Car radio buttons? You can see why people are feeling worried. The suggestion is that Mac OSX will look like and run very like Unix, with its hierarchical file structure and three-letter suffixes denoting files' properties and origins.

Mr Jobs's presentation was met with silence. Perhaps that spooked him. Certainly, OSX Client has not been seen in public since. And given that operating system upgrades are believed to have earned Apple about $25m in the past year, it would be a disaster if users avoided the next version because they didn't like it.

Mac OS history

March 95: Mac OS version 7.5.1 released.

August 95: Microsoft's Windows 95 released for PC.

March 96: update to Mac OS version 7.5.3.

September 96: update to version 7.5.5 - later called the most bug-plagued version of the MacOS ever.

April 97: release of 7.6.1, one of the most stable Apple operating systems.

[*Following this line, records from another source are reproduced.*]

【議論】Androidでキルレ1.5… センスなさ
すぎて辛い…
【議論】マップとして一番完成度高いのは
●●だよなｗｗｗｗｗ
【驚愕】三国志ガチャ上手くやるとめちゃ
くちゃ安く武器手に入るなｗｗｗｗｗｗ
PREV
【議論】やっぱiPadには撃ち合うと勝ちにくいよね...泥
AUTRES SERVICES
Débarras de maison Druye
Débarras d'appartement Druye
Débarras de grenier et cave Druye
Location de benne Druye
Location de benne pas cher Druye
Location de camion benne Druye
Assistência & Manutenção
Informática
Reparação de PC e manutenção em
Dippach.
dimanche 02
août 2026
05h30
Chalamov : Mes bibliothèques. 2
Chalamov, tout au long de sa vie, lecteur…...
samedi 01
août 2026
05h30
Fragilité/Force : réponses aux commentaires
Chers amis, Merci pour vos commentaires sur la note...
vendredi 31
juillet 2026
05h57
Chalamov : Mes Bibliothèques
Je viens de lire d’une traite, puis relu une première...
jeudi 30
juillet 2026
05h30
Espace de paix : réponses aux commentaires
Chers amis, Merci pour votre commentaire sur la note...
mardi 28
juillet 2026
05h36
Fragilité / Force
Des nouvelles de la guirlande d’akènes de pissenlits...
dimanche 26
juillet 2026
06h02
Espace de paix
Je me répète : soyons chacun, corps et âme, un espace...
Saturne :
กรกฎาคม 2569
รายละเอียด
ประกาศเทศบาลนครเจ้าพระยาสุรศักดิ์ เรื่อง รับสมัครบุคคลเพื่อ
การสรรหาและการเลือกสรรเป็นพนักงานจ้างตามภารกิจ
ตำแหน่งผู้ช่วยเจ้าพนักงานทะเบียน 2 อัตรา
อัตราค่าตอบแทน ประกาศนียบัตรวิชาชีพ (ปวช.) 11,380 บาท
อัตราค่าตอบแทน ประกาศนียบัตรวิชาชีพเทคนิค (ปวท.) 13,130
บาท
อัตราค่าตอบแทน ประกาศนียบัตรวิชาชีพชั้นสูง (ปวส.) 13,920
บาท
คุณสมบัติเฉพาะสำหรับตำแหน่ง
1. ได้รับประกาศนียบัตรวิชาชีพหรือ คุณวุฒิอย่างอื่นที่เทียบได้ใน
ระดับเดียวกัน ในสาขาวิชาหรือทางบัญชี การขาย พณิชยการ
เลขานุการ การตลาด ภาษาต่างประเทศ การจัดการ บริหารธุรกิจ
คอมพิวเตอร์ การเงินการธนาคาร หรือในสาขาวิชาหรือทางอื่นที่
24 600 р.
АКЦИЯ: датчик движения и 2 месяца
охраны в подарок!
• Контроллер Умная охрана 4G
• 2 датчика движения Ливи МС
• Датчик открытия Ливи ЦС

September 1997: Mac OS8.0 released. A significant step forward.

January 1998: release of 8.1 update, the last version which can run on older 680x0-based non-PowerPC machines.

June 98: Microsoft Windows 98 released.

September 98: Mac OS 8.5 released. Runs only on newer PowerPC-based machines. Adds "Sherlock" Internet search feature and numerous enhancements. The developers' notes on the website take up 85 pages, compared to the 10 or so of previous OS releases.

May 99: release of OS8.6, which uses less energy while adding various tweaks. Said to be the pre-condition for the release of the iBook, because its lower battery use would prolong the iBook's usability.

October 99: OS9.0 release.

Early 2000: OSX for users scheduled. Windows 2000 (over)due.